> _Your assignment_:
Output all of the data below without changing a word, and exclude the pictures.

[Data shown]

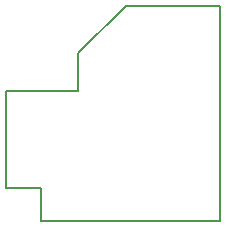
<source format=gbr>
G04 #@! TF.FileFunction,Profile,NP*
%FSLAX46Y46*%
G04 Gerber Fmt 4.6, Leading zero omitted, Abs format (unit mm)*
G04 Created by KiCad (PCBNEW 4.0.5+dfsg1-4) date Sat Aug  4 04:34:50 2018*
%MOMM*%
%LPD*%
G01*
G04 APERTURE LIST*
%ADD10C,0.100000*%
%ADD11C,0.150000*%
G04 APERTURE END LIST*
D10*
D11*
X133000000Y-90500000D02*
X141000000Y-90500000D01*
X129000000Y-94500000D02*
X129000000Y-97700000D01*
X133000000Y-90500000D02*
X129000000Y-94500000D01*
X122900000Y-97700000D02*
X129000000Y-97700000D01*
X141000000Y-90500000D02*
X141000000Y-108700000D01*
X125800000Y-108700000D02*
X141000000Y-108700000D01*
X125800000Y-105900000D02*
X125800000Y-108700000D01*
X125500000Y-105900000D02*
X125800000Y-105900000D01*
X122900000Y-105900000D02*
X125500000Y-105900000D01*
X122900000Y-97700000D02*
X122900000Y-105900000D01*
M02*

</source>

[/Data shown]

> _Written solution_:
<source format=gbr>
G04 #@! TF.FileFunction,Profile,NP*
%FSLAX46Y46*%
G04 Gerber Fmt 4.6, Leading zero omitted, Abs format (unit mm)*
G04 Created by KiCad (PCBNEW 4.0.5+dfsg1-4) date Sat Aug  4 04:34:50 2018*
%MOMM*%
%LPD*%
G01*
G04 APERTURE LIST*
%ADD10C,0.100000*%
%ADD11C,0.150000*%
G04 APERTURE END LIST*
D10*
D11*
X133000000Y-90500000D02*
X141000000Y-90500000D01*
X129000000Y-94500000D02*
X129000000Y-97700000D01*
X133000000Y-90500000D02*
X129000000Y-94500000D01*
X122900000Y-97700000D02*
X129000000Y-97700000D01*
X141000000Y-90500000D02*
X141000000Y-108700000D01*
X125800000Y-108700000D02*
X141000000Y-108700000D01*
X125800000Y-105900000D02*
X125800000Y-108700000D01*
X125500000Y-105900000D02*
X125800000Y-105900000D01*
X122900000Y-105900000D02*
X125500000Y-105900000D01*
X122900000Y-97700000D02*
X122900000Y-105900000D01*
M02*

</source>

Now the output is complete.